** Opening Excerpt to read block **

Once all the information has been gathered and assessed, Greiman and UMVRDC members plan to contact the underrepresented businesses to obtain correct information. Greiman says they’re working on stressing to businesses the importance of having an online presence, especially in the context of prospective residents who are looking to move into the area. University of Minnesota Extension, in partnership with UMVRDC, will be offering workshops to local businesses about the importance of a strong and accurate Internet presence.
The final step of the process will be to take all of the information they’ve collected from businesses and send it to the three major search engines. Greiman says that they feel that they’re “more likely to be taken seriously if we send in one big packet than if information trickles in one business at a time.”
UMVRDC’s efforts to correct the business information in their five counties are part of their overall efforts to promote economic development in the region and part of the Minnesota Intelligent Rural Communities program. The University of Minnesota Extension and UMVRDC are partnering to offer workshops and other business and technology assistance to area businesses in an effort to promote a stronger, more vibrant regional economy.
Students In Service is an AmeriCorps program that encourages college students to enroll as part-time AmeriCorps members. Coordinated by Minnesota Campus Compact, an organization that promotes civic engagement on college campuses in Minnesota, the program allows interested college students to work in a variety of positions to help better their communities. Qualifying activities include academic and co-curricular service learning, internships with nonprofit organizations, certain kinds of practicum hours, federal- or state-funded community service work study, and most kinds of volunteer work. Students commit to 300 hours of service throughout the year.

** Closing Excerpt to read block **

▶ **Required actions**:
1/ Answer these questions on the excerpt, marking each answer (a), (b), (c):
(a) To how many search engines will the collected business information be sent?
(b) Which organization coordinates Students In Service?
(c) How many hours of service do students commit to throughout the year?
2/ Summarize the excerpt in two sentences.
Answer from the excerpt alone.

** Opening Data extract block **

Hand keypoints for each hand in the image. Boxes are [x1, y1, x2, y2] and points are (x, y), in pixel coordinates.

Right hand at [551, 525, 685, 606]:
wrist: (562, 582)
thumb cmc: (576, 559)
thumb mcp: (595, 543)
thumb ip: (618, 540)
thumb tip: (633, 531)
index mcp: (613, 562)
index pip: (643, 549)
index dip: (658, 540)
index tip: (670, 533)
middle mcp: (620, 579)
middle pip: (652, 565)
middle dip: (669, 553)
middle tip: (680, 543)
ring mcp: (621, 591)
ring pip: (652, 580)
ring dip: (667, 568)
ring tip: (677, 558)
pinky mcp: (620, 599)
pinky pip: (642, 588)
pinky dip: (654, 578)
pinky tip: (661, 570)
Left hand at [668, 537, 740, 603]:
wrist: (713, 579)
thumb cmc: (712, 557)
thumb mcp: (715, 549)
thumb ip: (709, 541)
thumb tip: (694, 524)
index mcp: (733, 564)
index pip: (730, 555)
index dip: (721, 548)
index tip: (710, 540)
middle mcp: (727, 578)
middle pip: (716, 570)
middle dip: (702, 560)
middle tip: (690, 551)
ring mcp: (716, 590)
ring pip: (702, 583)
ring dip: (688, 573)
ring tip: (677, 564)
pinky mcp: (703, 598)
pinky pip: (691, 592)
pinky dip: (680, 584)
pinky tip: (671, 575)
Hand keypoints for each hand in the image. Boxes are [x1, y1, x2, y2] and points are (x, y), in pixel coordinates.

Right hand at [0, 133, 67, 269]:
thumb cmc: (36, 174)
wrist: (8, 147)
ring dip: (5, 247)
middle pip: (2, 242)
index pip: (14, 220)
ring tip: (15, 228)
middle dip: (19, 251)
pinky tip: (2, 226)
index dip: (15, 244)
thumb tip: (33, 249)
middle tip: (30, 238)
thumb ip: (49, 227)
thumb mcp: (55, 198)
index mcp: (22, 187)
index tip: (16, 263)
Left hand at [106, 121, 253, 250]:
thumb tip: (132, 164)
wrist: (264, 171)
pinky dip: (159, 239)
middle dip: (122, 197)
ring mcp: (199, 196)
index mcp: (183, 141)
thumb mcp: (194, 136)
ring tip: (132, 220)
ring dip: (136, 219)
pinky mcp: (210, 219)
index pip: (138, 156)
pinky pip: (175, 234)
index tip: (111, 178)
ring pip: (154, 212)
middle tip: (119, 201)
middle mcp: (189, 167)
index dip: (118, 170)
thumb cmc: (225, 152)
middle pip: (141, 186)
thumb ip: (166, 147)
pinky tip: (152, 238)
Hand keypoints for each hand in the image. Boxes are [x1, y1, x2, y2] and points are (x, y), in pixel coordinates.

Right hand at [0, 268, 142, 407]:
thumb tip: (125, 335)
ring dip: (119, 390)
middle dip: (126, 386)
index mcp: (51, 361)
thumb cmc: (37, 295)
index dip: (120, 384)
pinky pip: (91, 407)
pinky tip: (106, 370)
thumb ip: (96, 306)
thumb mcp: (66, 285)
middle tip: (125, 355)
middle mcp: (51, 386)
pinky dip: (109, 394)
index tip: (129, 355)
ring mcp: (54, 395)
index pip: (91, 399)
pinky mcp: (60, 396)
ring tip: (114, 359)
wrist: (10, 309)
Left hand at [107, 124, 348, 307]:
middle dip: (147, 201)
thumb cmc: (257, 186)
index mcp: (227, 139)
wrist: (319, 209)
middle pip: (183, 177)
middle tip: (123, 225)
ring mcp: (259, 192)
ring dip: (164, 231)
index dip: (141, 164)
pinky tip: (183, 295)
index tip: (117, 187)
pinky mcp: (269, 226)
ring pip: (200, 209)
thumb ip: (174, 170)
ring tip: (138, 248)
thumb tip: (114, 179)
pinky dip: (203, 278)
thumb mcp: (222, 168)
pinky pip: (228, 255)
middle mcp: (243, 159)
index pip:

** Closing Data extract block **

▶ **Exercise results**:
1/
(a) Three, the three major search engines.
(b) Minnesota Campus Compact.
(c) 300 hours.

2/ UMVRDC plans to contact underrepresented businesses to obtain correct information and to send all collected information to the three major search engines. It is also partnering with University of Minnesota Extension on workshops for local businesses, and Students In Service, coordinated by Minnesota Campus Compact, is an AmeriCorps program in which college students enroll as part-time members and commit to 300 hours of service during the year.